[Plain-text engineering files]
○ ○ ○ ○ ○

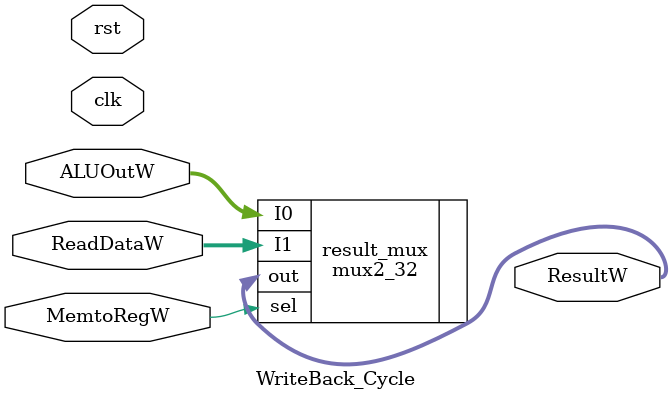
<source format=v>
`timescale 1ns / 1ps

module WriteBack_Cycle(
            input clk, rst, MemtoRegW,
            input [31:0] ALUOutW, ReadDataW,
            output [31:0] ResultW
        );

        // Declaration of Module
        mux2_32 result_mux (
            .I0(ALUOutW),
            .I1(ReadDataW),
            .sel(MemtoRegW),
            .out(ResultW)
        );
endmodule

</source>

○ ○ ○ ○ ○

THE TASK: Could you print the lines above, exactly as written, from the line containing "Declaration of Module" through the final one?

REPLY TO THE TASK:
        // Declaration of Module
        mux2_32 result_mux (
            .I0(ALUOutW),
            .I1(ReadDataW),
            .sel(MemtoRegW),
            .out(ResultW)
        );
endmodule

</source>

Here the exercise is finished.